A possible explanation for why ‘white bear’ sounds better (IMO) than ‘ice bear’ is that ‘white’ is an adjective whereas ‘ice’ is functioning here as a noun adjunct. Adjectives can typically be used to qualify any adjective for which they make sense physically, whereas noun adjuncts tend to be more idiomatic in nature. For this reason, names containing noun adjuncts probably won’t make good fallbacks. (They would in any event be quite difficult to express as fallbacks, due to the unspecified semantic relationship between adjunct and noun.)

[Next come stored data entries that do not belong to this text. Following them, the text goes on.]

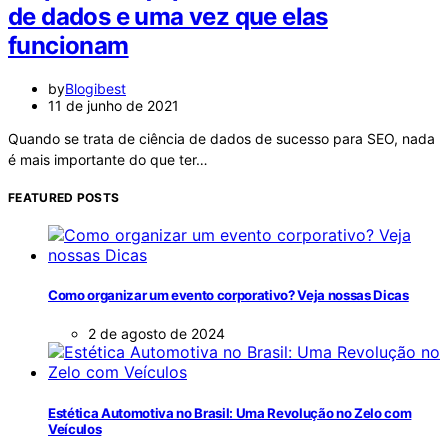
de dados e uma vez que elas
funcionam
by
Blogibest
11 de junho de 2021
Quando se trata de ciência de dados de sucesso para SEO, nada
é mais importante do que ter…
FEATURED POSTS
Como organizar um evento corporativo? Veja nossas Dicas
2 de agosto de 2024
Estética Automotiva no Brasil: Uma Revolução no Zelo com
Veículos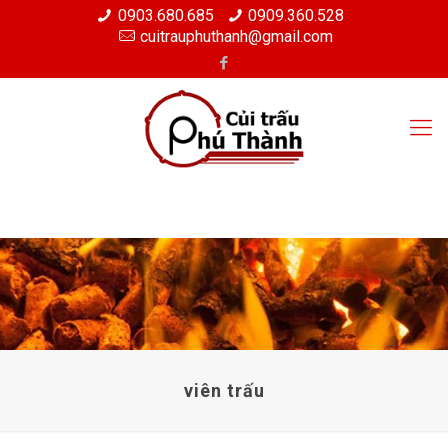
0903.680.685
0909.360.528
cuitrauphuthanh@gmail.com
viên trấu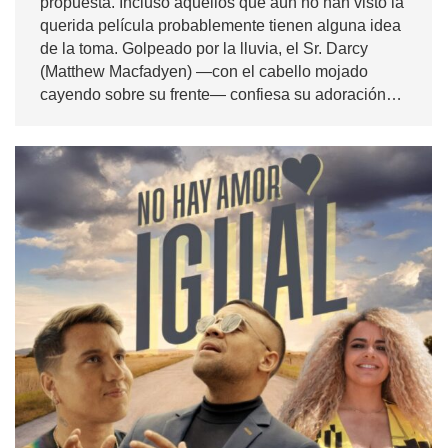
propuesta. Incluso aquellos que aún no han visto la
querida película probablemente tienen alguna idea
de la toma. Golpeado por la lluvia, el Sr. Darcy
(Matthew Macfadyen) —con el cabello mojado
cayendo sobre su frente— confiesa su adoración…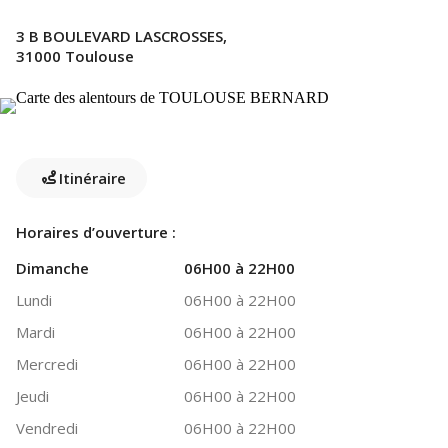
3 B BOULEVARD LASCROSSES,
31000 Toulouse
Itinéraire
Horaires d’ouverture :
Dimanche
06H00 à 22H00
Lundi
06H00 à 22H00
Mardi
06H00 à 22H00
Mercredi
06H00 à 22H00
Jeudi
06H00 à 22H00
Vendredi
06H00 à 22H00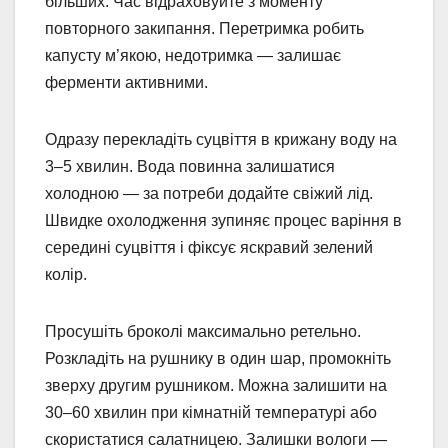
більших. Час відраховуйте з моменту
повторного закипання. Перетримка робить
капусту м’якою, недотримка — залишає
ферменти активними.
Одразу перекладіть суцвіття в крижану воду на
3–5 хвилин. Вода повинна залишатися
холодною — за потреби додайте свіжий лід.
Швидке охолодження зупиняє процес варіння в
середині суцвіття і фіксує яскравий зелений
колір.
Просушіть броколі максимально ретельно.
Розкладіть на рушнику в один шар, промокніть
зверху другим рушником. Можна залишити на
30–60 хвилин при кімнатній температурі або
скористатися салатницею. Залишки вологи —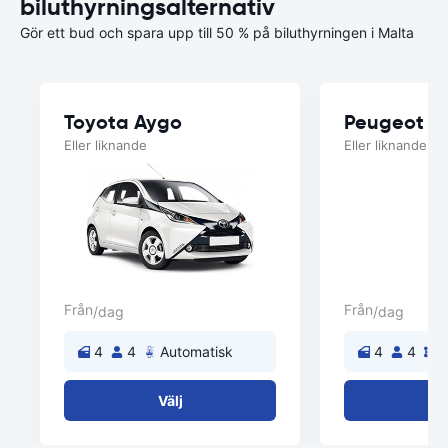
biluthyrningsalternativ
Gör ett bud och spara upp till 50 % på biluthyrningen i Malta
Toyota Aygo
Peugeot 2
Eller liknande
Eller liknande
Från
Från
/dag
/dag
4
4
Automatisk
4
4
M
Välj
V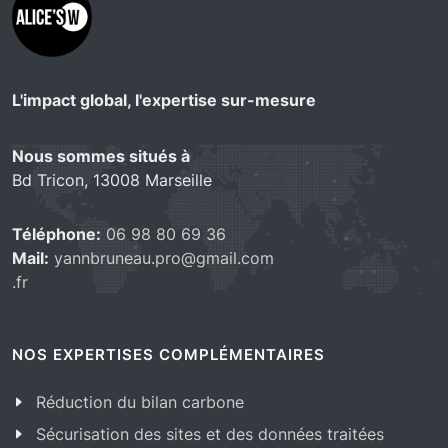
L'impact global, l'expertise sur-mesure
Nous sommes situés à
Bd Tricon, 13008 Marseille
Téléphone:
06 98 80 69 36
Mail:
yannbruneau.pro@gmail.com
.fr
NOS EXPERTISES COMPLÉMENTAIRES
Réduction du bilan carbone
Sécurisation des sites et des données traitées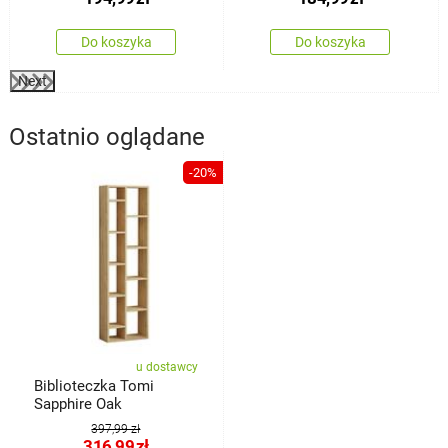
Do koszyka
Do koszyka
Next
Ostatnio oglądane
-20%
u dostawcy
Biblioteczka Tomi
Sapphire Oak
397,99 zł
316,99
zł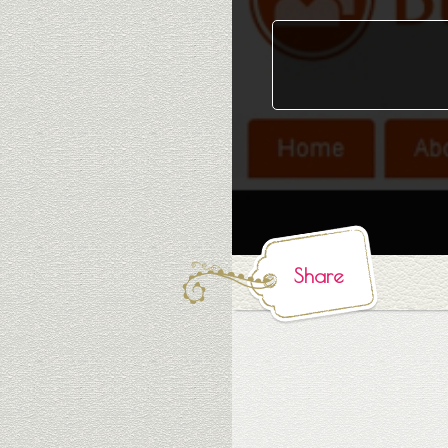
Share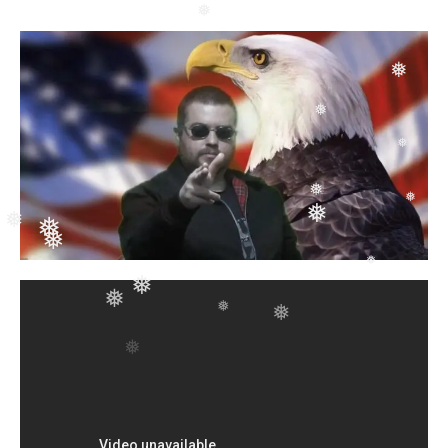
❅
❅
❅
❅
❅
❅
❅
❅
❅
❅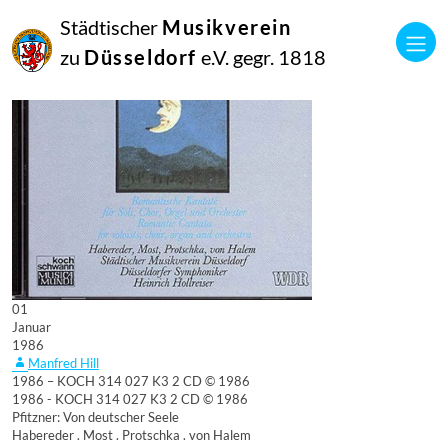
Städtischer
Musikverein
zu
Düsseldorf
e.V. gegr. 1818
01
Januar
1986
Manfred Hill
1986 – KOCH 314 027 K3 2 CD © 1986
1986 - KOCH 314 027 K3 2 CD © 1986
Pfitzner: Von deutscher Seele
Habereder . Most . Protschka . von Halem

[Update 2009-04-08: apparently there is precedent for use of the term 'ice bear' in English, albeit in an alternate reality, and in reference to the panserbjørne as opposed to ordinary non-talking polar bears.]

What is needed, then, is a method for expressing fallbacks within the predicate dictionary. This is a feature I had intended to implement anyway for tasks such as describing a ‘computer’ as a ‘calculating machine’ in languages with no word for the former. Doing so serves the important task of reducing the number of predicates that a language must provide readings for in order to guarantee successful translation.

Note that this concept of a fallback is not the same as the current, partially-implemented mechanism for defining one predicate in terms of others. Fallbacks will not generally be equal in meaning, but merely an acceptable substitute if no better one is available.

One point I have not yet decided is to what extent, if ever, languages should provide readings which merely duplicate what would otherwise be provided by a fallback. If no reading is provided then the language description will become dependent on the content of the fallback. Where the choice of fallback is clear-cut that is probably OK, but often there will be several plausible options. I’m reluctant to guarantee that fallbacks will remain unchanged for all time when they are based on value judgements.

On the other hand, if readings are provided for everything then some of the potential benefits of fallbacks (reduced effort, smaller language definitions) will not be realised. I suspect that some form of compromise is in order, but it is not clear what the basis for that should be.

Migration to the GNU build system

Thursday, April 2nd, 2009

Originally I had expected that it would take several years at least to reach the point where a formal release was worthwhile. In terms of creating a general-purpose translation system I think that is still true, but the ability to generate cardinal numbers - now in over 40 languages - is a useful ability in its own right. For this reason I’m now looking to identify and resolve any issues which would stand in the way of a release.

Until very recently the project has been built using a bespoke set of makefiles. I’ve now removed these and replaced them with scripts for driving the GNU Autotools suite. There were two main drivers for this:

  • portability, in particular with respect to shared library implementations; and
  • providing a full set of standard makefile targets.

As a result of this, the procedure for building from the Subversion repository is now as follows:

./bootstrap
./configure
make

and to run the regression tests:

make check

There are some important documentation files missing from the distribution tarball, but it will now pass a distcheck test and on that basis can be declared to be ‘working’.

One important change to the code is that the path for locating language definition files is now compiled into the library: for a default prefix of /usr/local the path would be /usr/local/share/babel/languages. In order to allow the regression tests to run without installing the files first, the path can be overridden at runtime by setting the environment variable LIBBABELPATH.

The library API is not at all stable yet, so do not place any reliance on the soname. I intend to greatly cut down on the size of the public interface before releasing anything, quite possibly by hiding the entire C++ interface and providing a minimal one written in C. (Some of the C++ interface might then be re-exposed in the future, but only when it is much more stable than it is now.)